_Given data_:
════════

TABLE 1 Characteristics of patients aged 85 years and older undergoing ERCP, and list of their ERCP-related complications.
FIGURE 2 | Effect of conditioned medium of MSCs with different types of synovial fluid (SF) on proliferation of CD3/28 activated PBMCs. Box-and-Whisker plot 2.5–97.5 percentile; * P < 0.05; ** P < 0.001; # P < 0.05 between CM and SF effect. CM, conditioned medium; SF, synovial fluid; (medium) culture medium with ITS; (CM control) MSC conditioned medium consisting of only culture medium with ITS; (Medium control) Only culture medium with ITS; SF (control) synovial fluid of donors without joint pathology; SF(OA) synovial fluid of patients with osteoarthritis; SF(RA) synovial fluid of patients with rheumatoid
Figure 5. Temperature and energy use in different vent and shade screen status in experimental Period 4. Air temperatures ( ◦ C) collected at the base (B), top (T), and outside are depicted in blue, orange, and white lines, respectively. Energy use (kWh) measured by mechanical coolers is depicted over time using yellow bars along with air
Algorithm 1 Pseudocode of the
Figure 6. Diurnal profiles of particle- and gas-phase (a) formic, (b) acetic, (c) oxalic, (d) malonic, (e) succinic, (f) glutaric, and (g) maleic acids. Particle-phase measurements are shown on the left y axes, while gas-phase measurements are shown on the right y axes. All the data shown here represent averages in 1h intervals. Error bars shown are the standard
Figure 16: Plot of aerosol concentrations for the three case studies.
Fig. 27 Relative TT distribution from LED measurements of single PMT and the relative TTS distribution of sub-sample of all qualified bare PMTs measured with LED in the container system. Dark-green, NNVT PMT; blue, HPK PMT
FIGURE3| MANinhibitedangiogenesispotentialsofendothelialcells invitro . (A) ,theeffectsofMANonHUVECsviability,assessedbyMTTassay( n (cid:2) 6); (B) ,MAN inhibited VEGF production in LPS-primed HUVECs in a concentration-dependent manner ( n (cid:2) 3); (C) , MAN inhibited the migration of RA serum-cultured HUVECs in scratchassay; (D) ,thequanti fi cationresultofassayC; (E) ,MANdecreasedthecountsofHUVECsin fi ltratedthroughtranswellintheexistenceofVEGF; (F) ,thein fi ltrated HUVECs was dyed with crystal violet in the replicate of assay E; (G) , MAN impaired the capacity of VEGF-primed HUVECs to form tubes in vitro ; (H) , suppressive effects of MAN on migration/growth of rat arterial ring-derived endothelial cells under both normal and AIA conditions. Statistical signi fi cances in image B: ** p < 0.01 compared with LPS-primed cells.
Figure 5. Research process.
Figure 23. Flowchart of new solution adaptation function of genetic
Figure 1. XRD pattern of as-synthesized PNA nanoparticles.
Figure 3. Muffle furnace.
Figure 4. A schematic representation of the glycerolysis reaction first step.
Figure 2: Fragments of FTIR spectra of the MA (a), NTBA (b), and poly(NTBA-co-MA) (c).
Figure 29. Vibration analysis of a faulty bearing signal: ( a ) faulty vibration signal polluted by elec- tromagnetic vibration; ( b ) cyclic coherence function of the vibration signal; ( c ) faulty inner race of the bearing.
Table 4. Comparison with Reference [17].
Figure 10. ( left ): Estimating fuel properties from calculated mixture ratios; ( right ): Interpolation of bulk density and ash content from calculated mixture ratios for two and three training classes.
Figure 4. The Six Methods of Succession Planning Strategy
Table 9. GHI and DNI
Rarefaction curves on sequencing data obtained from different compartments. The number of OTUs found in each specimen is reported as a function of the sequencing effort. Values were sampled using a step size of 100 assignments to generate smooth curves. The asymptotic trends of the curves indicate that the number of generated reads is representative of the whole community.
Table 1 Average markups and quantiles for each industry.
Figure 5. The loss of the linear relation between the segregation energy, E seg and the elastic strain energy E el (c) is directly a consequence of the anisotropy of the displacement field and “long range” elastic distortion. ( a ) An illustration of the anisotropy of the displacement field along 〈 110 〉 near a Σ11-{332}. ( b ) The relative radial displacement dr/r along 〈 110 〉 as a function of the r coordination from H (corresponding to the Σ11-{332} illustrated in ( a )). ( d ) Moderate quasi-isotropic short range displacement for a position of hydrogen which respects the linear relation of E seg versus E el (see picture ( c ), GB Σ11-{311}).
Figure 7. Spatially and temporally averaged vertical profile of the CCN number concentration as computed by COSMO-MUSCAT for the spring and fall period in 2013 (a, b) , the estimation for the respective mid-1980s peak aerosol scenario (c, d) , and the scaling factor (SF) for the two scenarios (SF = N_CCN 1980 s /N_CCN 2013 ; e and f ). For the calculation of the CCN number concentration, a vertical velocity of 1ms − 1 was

════════

_Assignment_: Scan the lines above for "Figure 16: Plot" and for "Fig. 27 Relative". Repeat exactly the line holding each of them and every line in between.

_Solution_:
Figure 16: Plot of aerosol concentrations for the three case studies.
Fig. 27 Relative TT distribution from LED measurements of single PMT and the relative TTS distribution of sub-sample of all qualified bare PMTs measured with LED in the container system. Dark-green, NNVT PMT; blue, HPK PMT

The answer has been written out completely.